Chinese “friendship associations” and agents of the United Front Work Department peddle influence in Washington and Wall Street alongside CCP-funded lobbyists and consulting firms. Meanwhile, fentanyl and other synthetic opioids largely sourced from China contributed to a nationwide drug epidemic and were responsible for more than 70,000 deaths in the U.S. in 2021.
These vulnerabilities are exacerbated by the nefarious ways in which the CCP mixes statecraft with economic policy: China’s national security laws effectively make every Chinese company and entity subject to the whims, and intelligence requests, of the CCP. Meanwhile, ostensibly “American” businesses, especially Big Tech companies, seem happy to sacrifice the privacy, jobs, and security of everyday Americans for greater access to Chinese markets.
In the pursuit of Chinese financing and Chinese students paying full tuition, American universities skirted their own responsibilities to ensure that the campus is a safe place for open academic debate free from the influence of foreign adversaries. In pursuit of profits, Hollywood and major sports leagues, such as the National Basketball Association, censor voices critical of China’s lamentable human rights record. Following years of controversial scientific cooperation with their Chinese counterparts, U.S. public health experts blunt efforts to investigate the origins of the coronavirus and hold China accountable for its role in the pandemic.
Inside China, the space for academic, religious, economic, and political freedom has evaporated. The CCP’s genocide of China’s Uyghur minority and mistreatment of Christians, Tibetans, Hong Kong residents, and any form of political dissident has grown more systematic, and the police state, more draconian. Access to open markets did not lead China to economic and political freedom. It empowered the police state and enhanced the CCP’s grip over the economy.
Abroad, the PRC is increasingly determined to establish hegemony, supplant U.S. leadership, and intimidate its Indo–Pacific neighbors into submission. It is conducting mock blockades of Taiwan, clashing with Indian troops in the Himalayas, and sending fighter jets to probe Japanese airspace. It has launched economic coercion campaigns against South Korea and Australia while taking Canadian citizens hostage as political prisoners. It is backing Russia’s deadly invasion of Ukraine and keeping the rogue North Korean regime afloat.

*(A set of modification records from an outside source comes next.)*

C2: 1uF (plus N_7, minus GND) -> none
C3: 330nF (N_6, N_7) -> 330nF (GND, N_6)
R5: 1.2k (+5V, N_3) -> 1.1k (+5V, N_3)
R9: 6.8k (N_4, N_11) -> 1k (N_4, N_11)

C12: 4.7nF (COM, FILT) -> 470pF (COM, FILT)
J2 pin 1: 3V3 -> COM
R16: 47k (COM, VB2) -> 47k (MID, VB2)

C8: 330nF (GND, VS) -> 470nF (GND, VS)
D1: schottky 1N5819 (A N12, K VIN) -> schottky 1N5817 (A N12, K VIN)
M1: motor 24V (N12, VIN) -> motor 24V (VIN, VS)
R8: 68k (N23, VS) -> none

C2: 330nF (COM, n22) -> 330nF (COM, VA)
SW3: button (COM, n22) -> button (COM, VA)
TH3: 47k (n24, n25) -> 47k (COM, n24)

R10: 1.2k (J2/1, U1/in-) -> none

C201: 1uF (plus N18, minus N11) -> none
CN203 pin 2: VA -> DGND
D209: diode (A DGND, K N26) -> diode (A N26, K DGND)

The PRC lays claim to the entire South China Sea—and with it some of the world’s most important sea lanes of trade—where it has militarized new artificial islands and deployed a maritime militia to bully its neighbors. It has harassed U.S. military aircraft and naval vessels operating legally in international waters in an ongoing series of dangerous encounters. And, most recently, a Chinese spy balloon penetrated American airspace and crossed over sensitive military installations as it traversed the continental U.S.
These are not imagined sleights. This is the behavior of an adversary, not a competitor. A course correction is long overdue. To date, the U.S. government’s response has been inadequate.
It is time to acknowledge reality: The United States is in a New Cold War with the PRC. It is past time for a plan—for a whole-of-government and whole-of-society effort—that serves American interests and protects the American people and economy from malicious actions by the CCP. The Heritage Foundation’s “Winning the New Cold War: A Plan for Countering China,” a major research collaboration reflecting inputs by more than two dozen foreign policy, legal, military, economic, and energy experts from Heritage and other organizations, does just that. This is not the end of our work to combat the CCP threat, but the beginning.
Kevin Roberts, PhD, is President of The Heritage Foundation.